Clienteles
Monetization

The real cost of 'free' course platforms (and when free is actually the expensive option)

Free course platforms recover their costs through commission, limits or branding, and the breakeven point against a flat fee arrives faster than most creators expect.

The Clienteles Team · 5 May 2026 · 5 min read

"Free" is doing a lot of quiet work in course platform marketing, because a platform that charges you nothing upfront still has to pay its own servers, its own support team and its own growth, and the way it recovers that money is almost always by taking a cut of every sale you make, capping something you'll eventually need more of, or putting its own logo on pages your students paid to see. None of that is dishonest exactly, it's just a different pricing model wearing the word "free" as a headline, and whether it's actually cheaper than a flat annual fee depends entirely on how much you sell and how long you plan to sell it.

How free tiers actually make their money

The three levers free platforms pull are commission, limits and branding, often in combination. A commission model takes a percentage of every sale, commonly somewhere between 5% and 10%, which sounds small on a single ₹2,999 course but compounds fast once you're running real volume. A limits model keeps the platform free until you hit a ceiling on students, storage or courses, at which point you're pushed onto a paid tier that's often priced higher than flat-fee competitors specifically because you're already invested and unlikely to migrate. And a branding model lets you use the platform free as long as its name and logo stay visible to your students throughout checkout and inside the course player, which quietly signals to your own paying customers that they're using someone else's product, not yours. Most "free" platforms use at least two of these three at once, and it's worth reading the pricing page closely enough to know which ones apply before you build your catalogue on top of it.

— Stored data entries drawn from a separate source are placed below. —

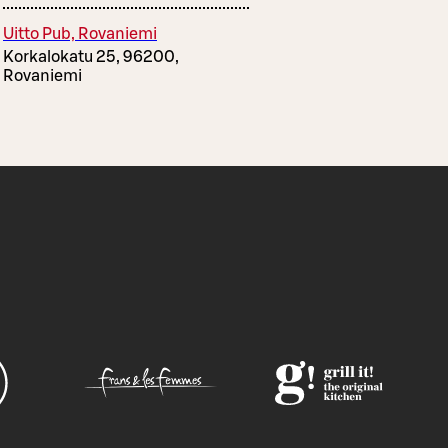
Uitto Pub, Rovaniemi
Korkalokatu 25, 96200,
Rovaniemi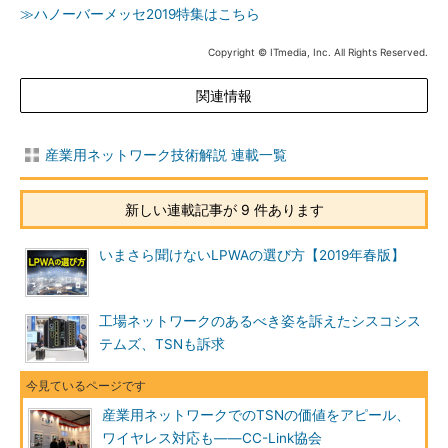
≫ハノーバーメッセ2019特集はこちら
Copyright © ITmedia, Inc. All Rights Reserved.
関連情報
産業用ネットワーク技術解説 連載一覧
新しい連載記事が 9 件あります
いまさら聞けないLPWAの選び方【2019年春版】
工場ネットワークのあるべき姿を訴えたシスコシス
テムズ、TSNも訴求
産業用ネットワークでのTSNの価値をアピール、
ワイヤレス対応も――CC-Link協会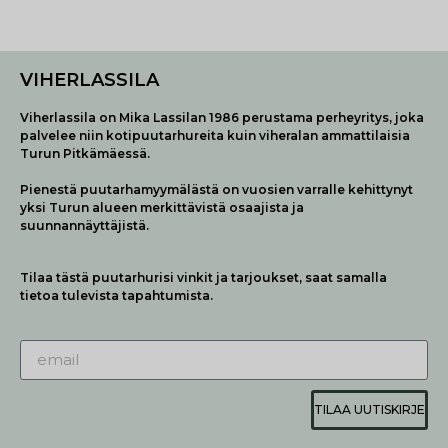
VIHERLASSILA
Viherlassila on Mika Lassilan 1986 perustama perheyritys, joka
palvelee niin kotipuutarhureita kuin viheralan ammattilaisia
Turun Pitkämäessä.
Pienestä puutarhamyymälästä on vuosien varralle kehittynyt
yksi Turun alueen merkittävistä osaajista ja
suunnannäyttäjistä.
Tilaa tästä puutarhurisi vinkit ja tarjoukset, saat samalla
tietoa tulevista tapahtumista.
TILAA UUTISKIRJE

The breakeven math against a flat fee

Run the numbers on a platform that takes 10% commission against something like Clienteles, which charges a flat ₹2,200 a year with 0% commission regardless of volume. At ₹1,00,000 in annual course sales, a 10% commission model costs you ₹10,000, already more than four times the flat fee. At ₹5,00,000 in annual sales, the commission model costs ₹50,000, while the flat fee stays exactly ₹2,200, meaning you're paying nearly 23 times more for the same core function of hosting and selling a course.

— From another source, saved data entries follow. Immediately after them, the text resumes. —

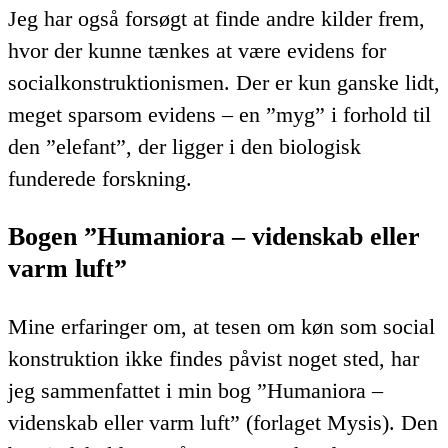
Jeg har også forsøgt at finde andre kilder frem,
hvor der kunne tænkes at være evidens for
socialkonstruktionismen. Der er kun ganske lidt,
meget sparsom evidens – en ”myg” i forhold til
den ”elefant”, der ligger i den biologisk
funderede forskning.
Bogen ”Humaniora – videnskab eller
varm luft”
Mine erfaringer om, at tesen om køn som social
konstruktion ikke findes påvist noget sted, har
jeg sammenfattet i min bog ”Humaniora –
videnskab eller varm luft” (forlaget Mysis). Den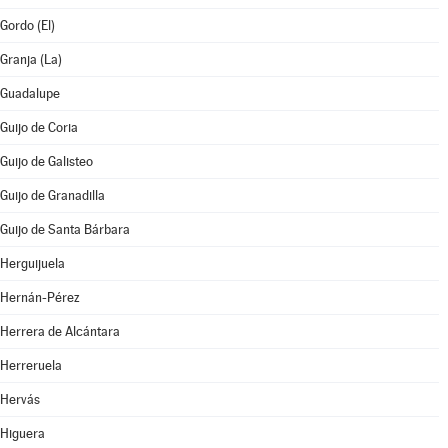
Gordo (El)
Granja (La)
Guadalupe
Guijo de Coria
Guijo de Galisteo
Guijo de Granadilla
Guijo de Santa Bárbara
Herguijuela
Hernán-Pérez
Herrera de Alcántara
Herreruela
Hervás
Higuera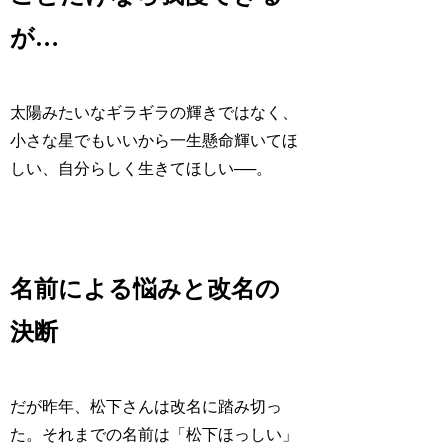
が…
太陽みたいなギラギラの輝きではなく、
小さな星でもいいから一生懸命輝いてほ
しい、自分らしく生きてほしい──。
名前による悩みと改名の
決断
だが昨年、松下さんは改名に踏み切っ
た。それまでの名前は「松下ほっしい」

What 10% commission costs you per year
₹1,00,000 revenue₹10,000 lost
₹5,00,000 revenue₹50,000 lost
₹10,00,000 revenue₹1,00,000 lost

The breakeven point against a flat ₹2,200 fee arrives astonishingly early, at just ₹22,000 in annual sales for a 10% commission platform, which for most creators is a handful of sales in the first month or two. Past that point, every additional rupee you make is being taxed by a platform that had nothing to do with creating the course, and the transaction fee only grows in absolute terms as your business grows, which is the opposite of how a tool cost should behave as you succeed.

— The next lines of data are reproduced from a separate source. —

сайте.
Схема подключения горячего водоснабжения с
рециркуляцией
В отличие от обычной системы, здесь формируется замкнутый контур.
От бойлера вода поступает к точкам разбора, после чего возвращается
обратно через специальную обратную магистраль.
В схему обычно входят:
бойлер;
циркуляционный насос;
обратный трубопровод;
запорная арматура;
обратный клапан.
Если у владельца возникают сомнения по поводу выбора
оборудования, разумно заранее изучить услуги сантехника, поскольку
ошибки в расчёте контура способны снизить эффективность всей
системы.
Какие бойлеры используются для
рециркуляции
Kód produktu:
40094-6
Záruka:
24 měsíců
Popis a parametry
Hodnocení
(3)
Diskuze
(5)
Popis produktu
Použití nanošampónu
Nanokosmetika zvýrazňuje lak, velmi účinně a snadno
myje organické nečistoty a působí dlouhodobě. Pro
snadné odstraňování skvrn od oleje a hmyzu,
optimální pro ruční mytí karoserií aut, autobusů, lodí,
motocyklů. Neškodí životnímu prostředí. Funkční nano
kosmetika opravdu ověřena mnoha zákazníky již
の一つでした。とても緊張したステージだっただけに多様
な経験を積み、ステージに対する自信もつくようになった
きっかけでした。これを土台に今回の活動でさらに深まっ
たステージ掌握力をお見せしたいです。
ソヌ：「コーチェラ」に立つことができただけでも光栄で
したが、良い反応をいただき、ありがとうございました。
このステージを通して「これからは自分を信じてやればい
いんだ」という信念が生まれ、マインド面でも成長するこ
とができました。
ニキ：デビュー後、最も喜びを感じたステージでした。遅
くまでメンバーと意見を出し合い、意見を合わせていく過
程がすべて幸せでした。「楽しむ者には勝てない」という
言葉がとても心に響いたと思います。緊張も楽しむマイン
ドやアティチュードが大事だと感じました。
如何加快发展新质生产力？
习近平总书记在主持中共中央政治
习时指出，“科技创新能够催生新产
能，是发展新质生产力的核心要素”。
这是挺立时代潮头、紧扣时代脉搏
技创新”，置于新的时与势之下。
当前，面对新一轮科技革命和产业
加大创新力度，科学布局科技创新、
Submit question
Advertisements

When free genuinely is the right call

None of this means free platforms are a trap in every case, because there's a real window where free is exactly the right choice, specifically before you've made your first sale. If you're still recording your course, still testing whether your audience wants to pay for it, or still deciding between three possible course ideas, a free tier lets you get something live without committing money to a business that doesn't exist yet. The moment that changes is the moment you make your first sale, because from that point forward you have real data, a real price point and a real sense of demand, and continuing to hand over 5 to 10% of every future sale to avoid a flat annual fee stops being caution and starts being an expensive habit. It's worth actually comparing the platforms you're considering side by side, including what happens to your commission rate, your storage limits and your branding requirements as you scale, rather than defaulting to whichever one was easiest to sign up for on day one, and a proper comparison of the major options makes the tradeoffs a lot clearer than reading each pricing page in isolation.

What to check before you commit to either model

Before choosing a platform, price out your own numbers rather than trusting either marketing page. Take your expected annual revenue, the platform's commission percentage if any, the point at which storage or student limits push you onto a paid tier, and whether removing the platform's branding costs extra, and lay all four next to a flat annual fee to see which one actually wins at your volume. It also helps to look at what's actually included in the flat fee, unlimited courses and students and a fixed storage pool are worth more than they first appear once you compare them against a platform that meters every gigabyte, so read what course hosting actually covers before assuming cheaper upfront means cheaper overall. Most creators who do this exercise honestly find that the crossover happens faster than they expected, usually within the first few months of selling anything meaningful, and that "free" was only ever free for the period before they had a real course business to protect.

The platforms that charge you nothing upfront aren't being generous, they're betting that your growth will eventually make their cut worth more than a flat fee would have been, and for a lot of creators that bet pays off for the platform and not for them. Know which of the three levers, commission, limits or branding, your current platform is pulling, run the breakeven math against a flat fee at your real sales volume, and switch the moment the math stops favouring you rather than waiting until the gap becomes painful.